START Supplied records
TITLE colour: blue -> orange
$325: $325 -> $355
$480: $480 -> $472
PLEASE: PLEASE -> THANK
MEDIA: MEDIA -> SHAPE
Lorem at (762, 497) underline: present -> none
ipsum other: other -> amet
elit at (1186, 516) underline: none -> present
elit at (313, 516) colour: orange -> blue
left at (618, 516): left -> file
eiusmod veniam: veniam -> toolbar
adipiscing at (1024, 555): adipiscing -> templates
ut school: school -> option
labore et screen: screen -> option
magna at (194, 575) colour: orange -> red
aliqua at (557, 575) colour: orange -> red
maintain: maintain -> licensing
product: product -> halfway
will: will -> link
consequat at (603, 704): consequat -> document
END Supplied records
START Supplied records
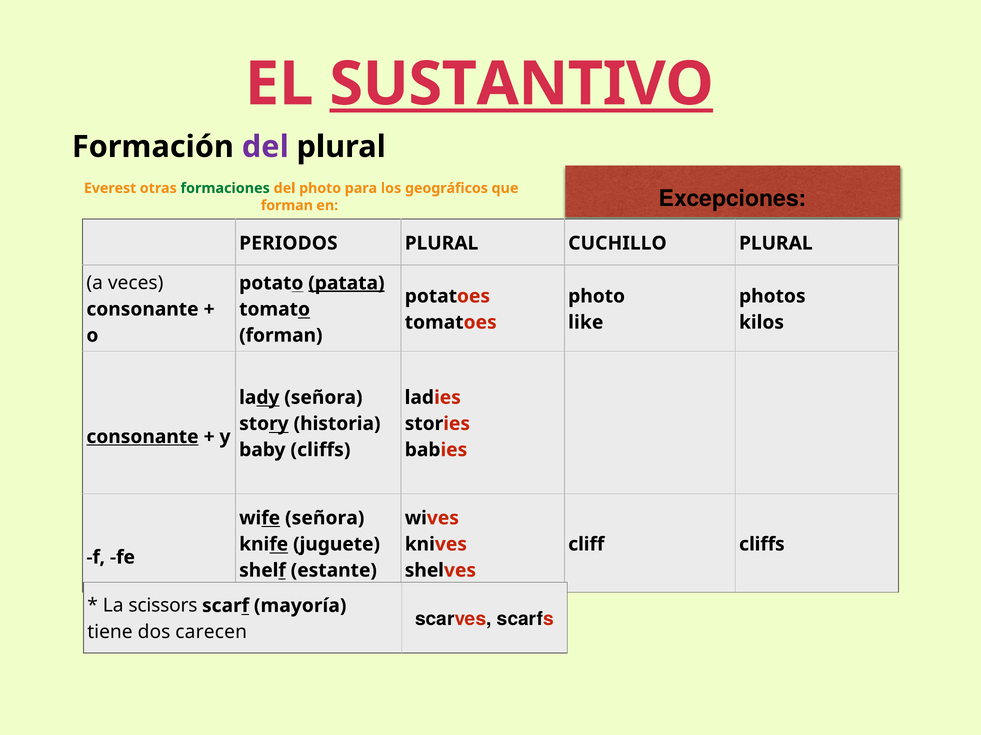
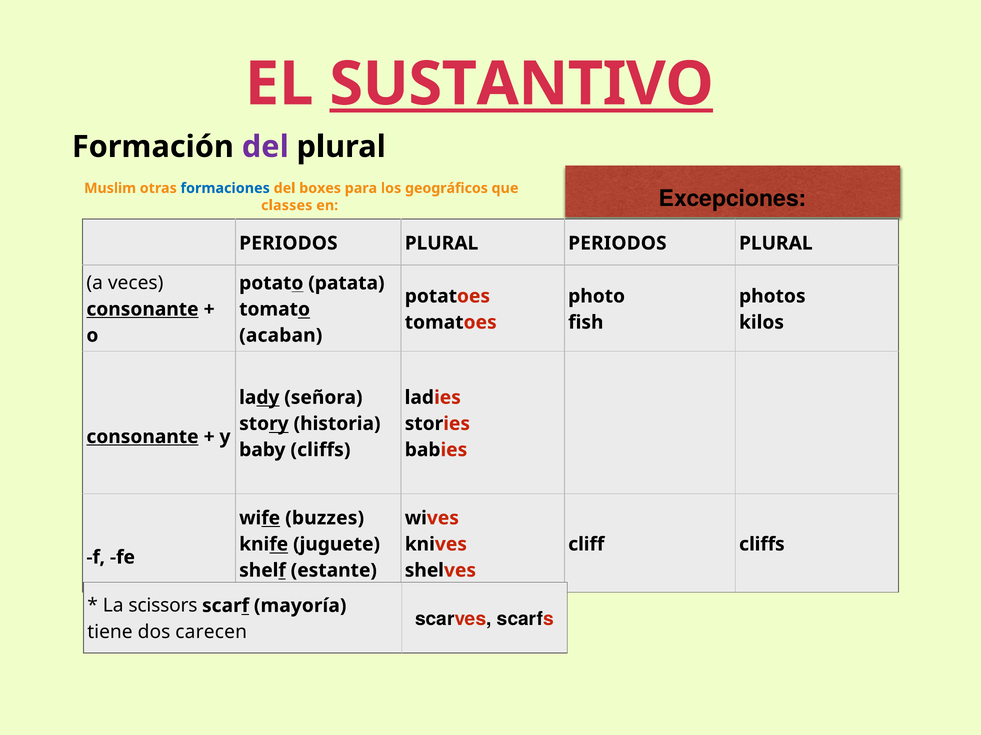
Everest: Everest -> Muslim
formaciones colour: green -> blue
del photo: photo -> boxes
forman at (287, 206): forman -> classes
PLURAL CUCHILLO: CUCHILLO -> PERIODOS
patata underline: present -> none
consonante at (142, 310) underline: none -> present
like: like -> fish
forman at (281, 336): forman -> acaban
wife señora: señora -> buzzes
END Supplied records
START Supplied records
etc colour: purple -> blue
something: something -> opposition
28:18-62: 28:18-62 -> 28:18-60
END Supplied records
Task
Please copy word for word the lines from the one containing "TITLE colour: blue -> orange" through the one containing "consequat at (603, 704): consequat", including both of those lines.

Correct output
TITLE colour: blue -> orange
$325: $325 -> $355
$480: $480 -> $472
PLEASE: PLEASE -> THANK
MEDIA: MEDIA -> SHAPE
Lorem at (762, 497) underline: present -> none
ipsum other: other -> amet
elit at (1186, 516) underline: none -> present
elit at (313, 516) colour: orange -> blue
left at (618, 516): left -> file
eiusmod veniam: veniam -> toolbar
adipiscing at (1024, 555): adipiscing -> templates
ut school: school -> option
labore et screen: screen -> option
magna at (194, 575) colour: orange -> red
aliqua at (557, 575) colour: orange -> red
maintain: maintain -> licensing
product: product -> halfway
will: will -> link
consequat at (603, 704): consequat -> document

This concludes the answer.